Das Hirn hat mir einige Adressen gegeben: eine von Alfred Hinds in Seattle und eine von Geraldine Hinds in Reno. In der letzten Nacht hat es die Namen ständig wiederholt.

Einmal versuchte ich, durch Telepathie gezwungen, aus dem Bett aufzustehen; Janice aber hörte mich stöhnen und gab mir eine Spritze Morphium, welche die Verbindung mit dem Hirn sofort trennte. Es war, als würde eine Telefonleitung abgeschnitten. Wenn ich unter Morphium stehe, kann das Hirn nicht zu mir gelangen. Es scheint nicht begreifen zu können, warum ich seine Befehle nicht befolge.

Es weiß nicht, daß ich einen Unfall hatte. Ich habe versucht, Donovan davon zu verständigen. Ich lag ganz still und versetzte mich selbst in eine Trance der Konzentration wie ein Yogi, und versuchte ihm die Botschaft zu übermitteln. Es gelang mir nicht.

In meinen Träumen und seit kurzem sogar während des Tages kommt immer wieder der lächerliche Satz in meinen Sinn: »Auf zwei sich spreizenden Zweigen ...«

Diese unaufhörliche Wiederholung quält mich ebenso wie der Schmerz. Es muß doch ein Sinn darin liegen ... Das Hirn muß einen Zweck haben, es immerfort zu wiederholen.

Ich rief Schratt an und sprach mit ihm darüber. Er schien sehr erstaunt, als ich ihm den Satz sagte, beharrte aber dabei, daß er ihn noch nie gehört habe.

Ich fragte Janice. Sie dachte einen Tag darüber nach und kam endlich zu dem Schluß, es müsse ein Sprüchlein sein, um jemand vom Lispeln zu kurieren. Das klingt plausibel. Warum aber wiederholt das Hirn diese Zeilen?

Janice und ich vermieden es, das Hirn zu erwähnen. Sie wartet, daß ich zuerst spreche, ich aber habe nicht die leiseste Absicht, dieses Thema zur Sprache zu bringen. Sie weiß bereits zu viel; es stört mich zu sehen, wie sie darüber nachgrübelt.

Was Janice auch durch den Sinn geht – es steht auf ihrem Gesicht geschrieben. Sie wäre der schlechteste Geheimagent der Welt.
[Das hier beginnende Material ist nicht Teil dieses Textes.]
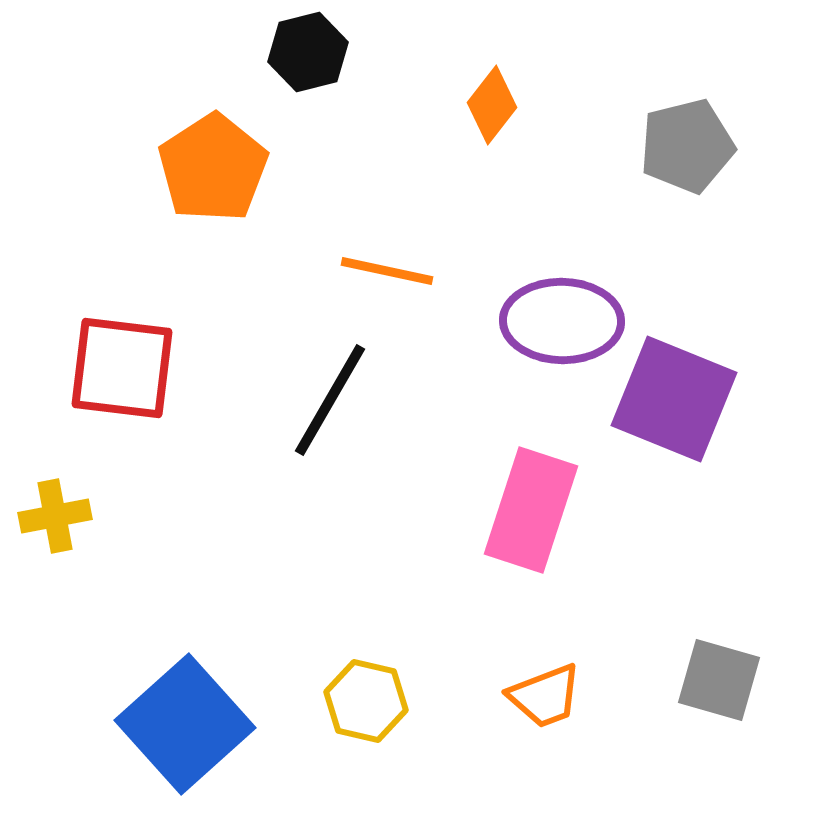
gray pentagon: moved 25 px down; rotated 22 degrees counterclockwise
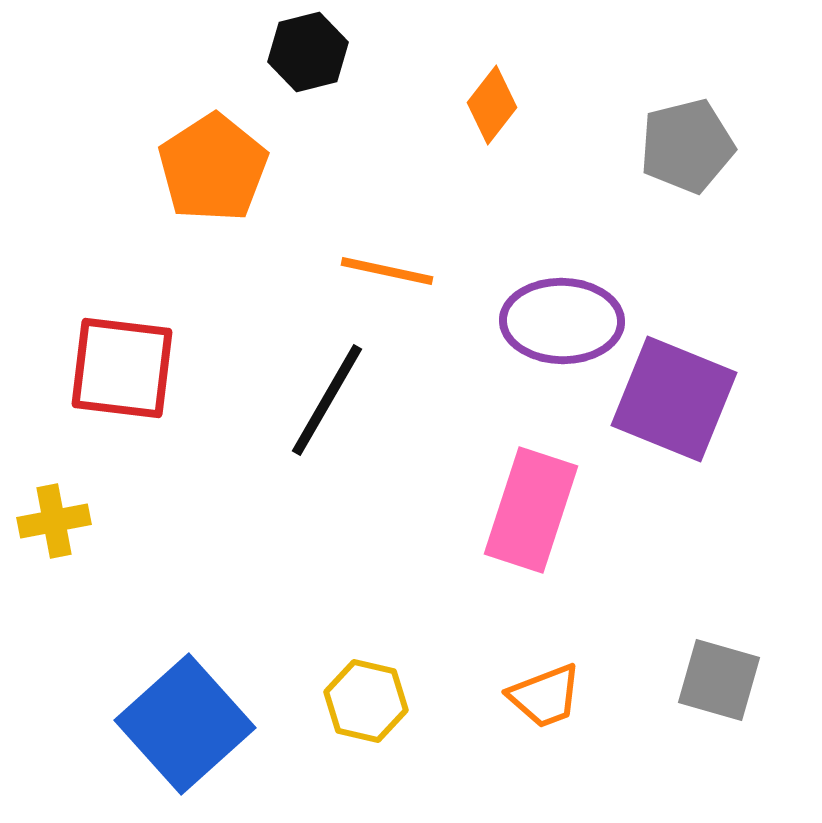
black line: moved 3 px left
yellow cross: moved 1 px left, 5 px down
Aber ich gewöhne mich wieder daran, sie um mich zu haben. Tatsächlich: Wenn sie auf ein paar Stunden weggeht und eine andere Pflegerin ihren Platz einnimmt, fühle ich mich unsicher, als könnte etwas passieren und nur sie könne mir helfen.
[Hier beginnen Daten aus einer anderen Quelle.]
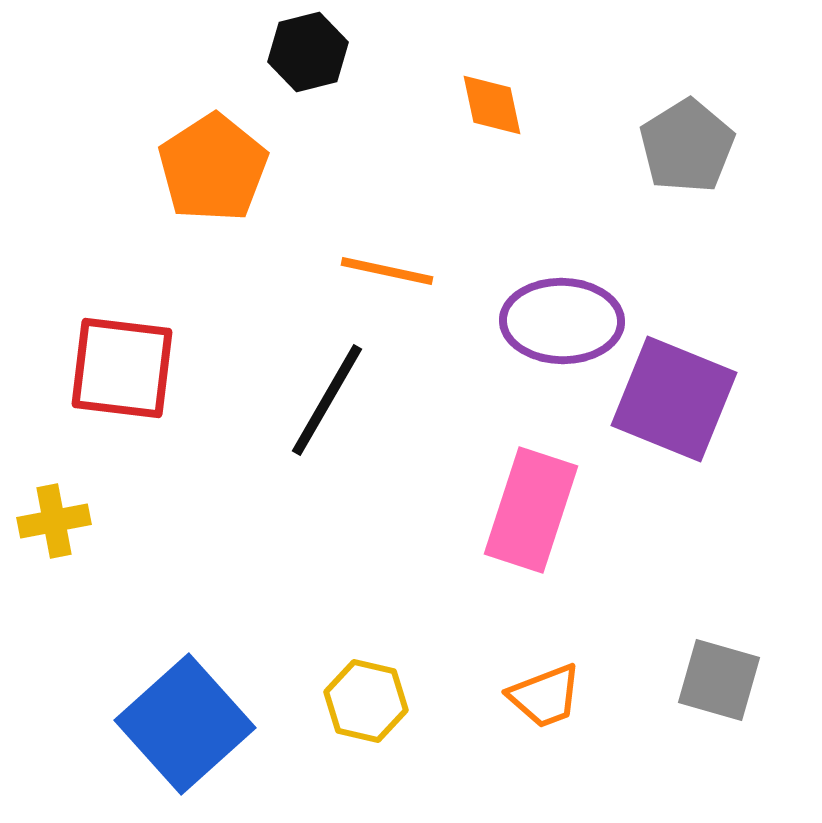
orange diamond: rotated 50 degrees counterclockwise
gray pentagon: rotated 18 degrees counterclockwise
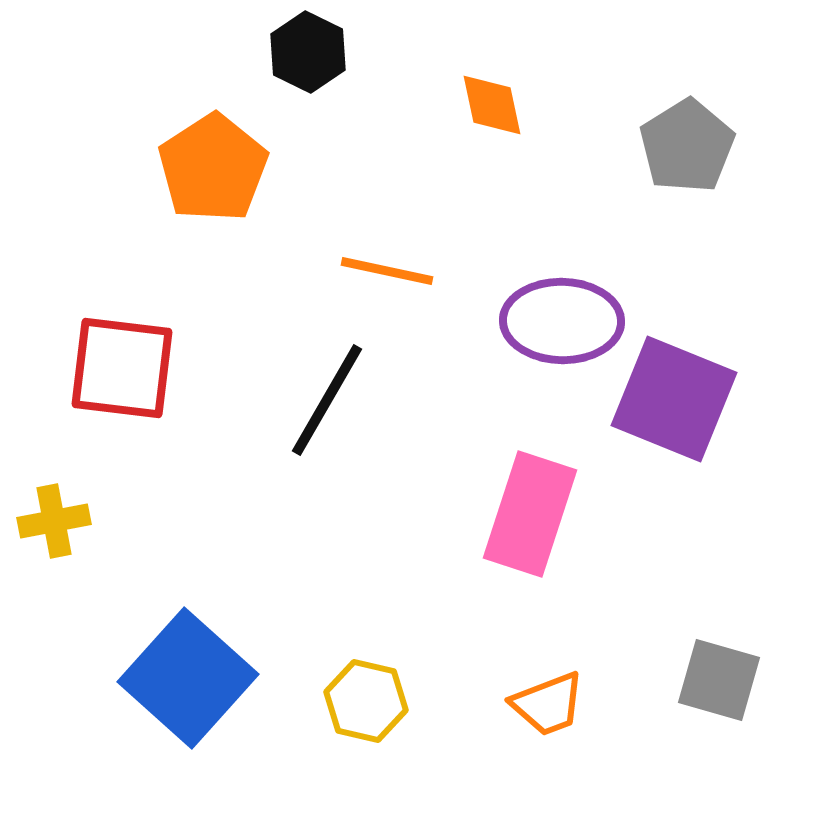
black hexagon: rotated 20 degrees counterclockwise
pink rectangle: moved 1 px left, 4 px down
orange trapezoid: moved 3 px right, 8 px down
blue square: moved 3 px right, 46 px up; rotated 6 degrees counterclockwise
Wenn sie nicht da ist, werde ich manchmal ganz sentimental im Gedanken an sie. Ich entsinne mich des Tages, als ich von Santa Barbara zum Krankenhaus zurück wollte und sie mich im Wagen mitnahm.

Wie oft wartete sie geduldig, um mich herumzufahren!

Sie war immer bereit, mich ein Stück weiterzubringen. Das scheint ihre Bestimmung im Leben zu sein.

Sie ist geduldig. Sie war es immer. Und beharrlich.

Sie hatte sich entschlossen, mich zu heiraten. Sie tat es. Sie wollte mich weghaben von Washington Junction – hier bin ich. Nun sitzt sie bei mir und wartet – sie will mich zurückgewinnen.

Sie weiß, wann sie dasein soll und wann sie mich alleinlassen muß. Sie ist wie ein feiner Voltmesser, der die leichtesten Veränderungen der Spannung berichtet. Wieviel Glück könnte sie manchem Menschen bringen, statt ihre Kraft an mich zu verschwenden!

Ich muß eines Tages mit ihr darüber sprechen.